Excerpt to read:
★ ★ ★ ★

Surface current distribution for the presented MM structure at (a) 3.37 GHz and (b) 5.8 GHz (CST STUDIO SUITE 2019, https://www.3ds.com/products-services/simulia/products/cst-studio-suite)³⁹.

Figure 13

H-field distribution for the presented MM structure at (a) 3.37 GHz and (b) 5.8 GHz (CST STUDIO SUITE 2019, https://www.3ds.com/products-services/simulia/products/cst-studio-suite)³⁹.

Figure 14

E-field distribution for the presented MM structure at (a) 3.37 GHz and (b) 5.8 GHz (CST STUDIO SUITE 2019, https://www.3ds.com/products-services/simulia/products/cst-studio-suite)³⁹.

Equivalent circuit of the proposed MM unit cell

The suggested unit cell resonator geometry encloses a center circular geometric pattern within the three square split coupled rings, demonstrating capacitive and inductive effects. The inductance is induced by the metal strips, whereas split gaps contribute to the capacitance of the structure, which controls the resonance frequency of the resonator. By combining the split and the electric field, it is possible to produce electric resonance. Conversely, when a resonating structure interacts with an electromagnetic wave, magnetic resonance is created by the combination of metal loops and magnetic field response. Thus, the whole structure resembles an LC circuit that exhibits resonance, with resonance frequency \(\left( f \right)\) having the following relation³⁰:

$$f = \frac{1}{{2\pi \sqrt {LC} }}$$

(12)

★ ★ ★ ★

Information given:
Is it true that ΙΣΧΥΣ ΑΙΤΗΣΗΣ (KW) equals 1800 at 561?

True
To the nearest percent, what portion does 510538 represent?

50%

★ ★ ★ ★

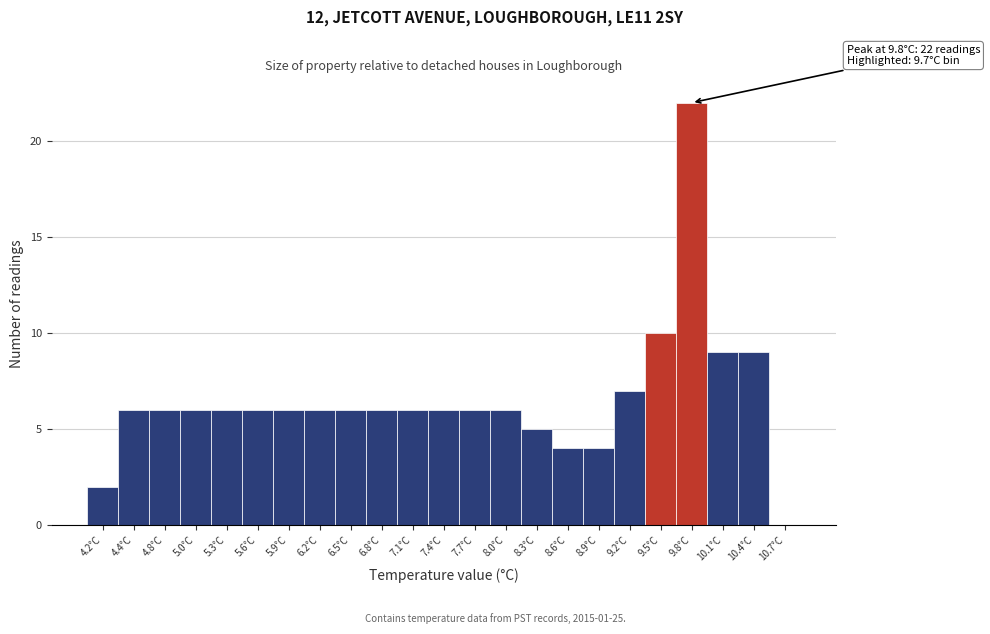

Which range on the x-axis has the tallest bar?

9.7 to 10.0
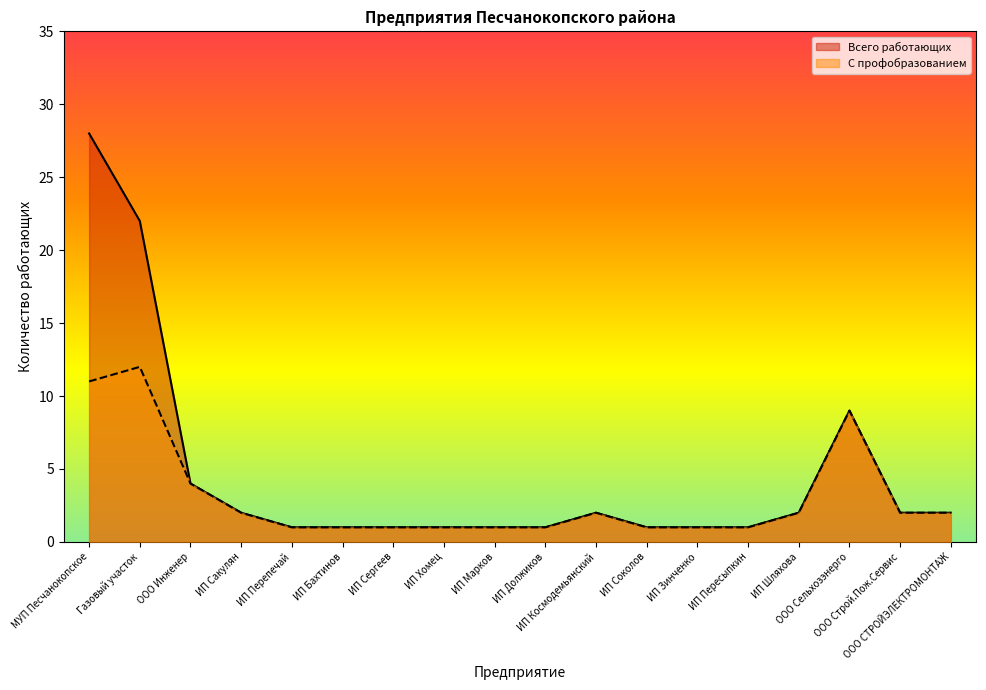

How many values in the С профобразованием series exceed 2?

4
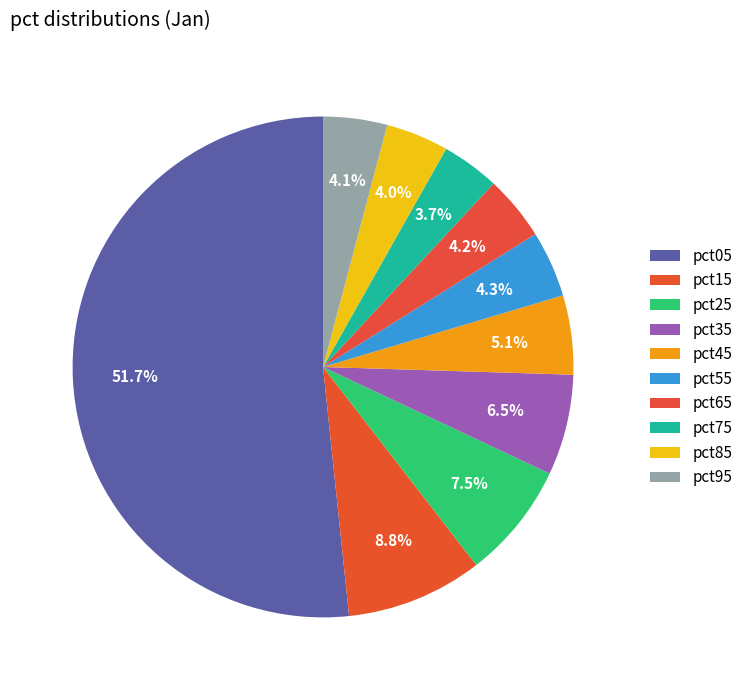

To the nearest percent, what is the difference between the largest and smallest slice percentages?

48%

★ ★ ★ ★

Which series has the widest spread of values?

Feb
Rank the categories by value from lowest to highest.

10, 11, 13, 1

★ ★ ★ ★

Your objective:
Could you write the next part of the metamaterial resonator excerpt, picking up right after equation (12)? The records come from a different source than the metamaterial resonator excerpt.

Output below:
where L and C are the inductance and capacitance of the resonator. The capacitance, C, owing to the split gap, can be determined by using the relation as expressed in Eq. (13):

$$C = \varepsilon_{0} \varepsilon_{r} \frac{A}{d}\left( F \right)$$

(13)

here, \(\varepsilon_{0}\) and \(\varepsilon_{r}\) denote the free space permittivity and relative permittivity, respectively, whereas A and d indicate the metal strip area and split distance, respectively. The inductance of the resonator ring can be computed by applying the transmission line principle equation^22,43:

$$L\left( {nH} \right) = 2 \times 10^{ - 4} l\left[ {\ln \left( {\frac{l}{w + t}} \right) + 1.193 + 0.02235\left( {\frac{w + t}{l}} \right)} \right]K_{g}$$

(14)

Here, the correction factor,\(K_{g} = 0.57 - 0.145 {\text{ln}}\frac{{w^{\prime}}}{{h^{\prime}}}\), in which \(w^{\prime}\) and \(h^{\prime}\) are the substrate width and thickness, respectively. Moreover, \(t, l\) and \(w\) denote the thickness, length and width of microstrip lines, respectively. The equivalent circuit of the proposed metamaterial unit cell is drawn in Fig. 15a, which considers the inductive and capacitive effect of each ring as well as the split gaps. In Fig. 15a, L1, L2, L3 L4 and L5 represent the inductive effects of the outer ring, whereas C1 and C2 represent the capacitance associated with the split gaps in this ring. Inductances L6 and L7 are used to connect the first and second split rings. Besides inductances L8, L9 L10, and L11 are corresponding inductances of different arms in the second inner ring, while L12, and L14 are the inductance of the metallic strip for the second and third inner ring connector. Inductances of L15, and L13 represent the inductive effects of the third ring whereas C3 and C4 represent the capacitance associated with the split gaps in the third split ring. Finally, C5 and C6 represent the capacitance between the split gap of the third ring and parasite element. There are eight parasite element and eight parasite gap which is represented by eight inductance (L16-L23) and eight capacitances (C7-C14).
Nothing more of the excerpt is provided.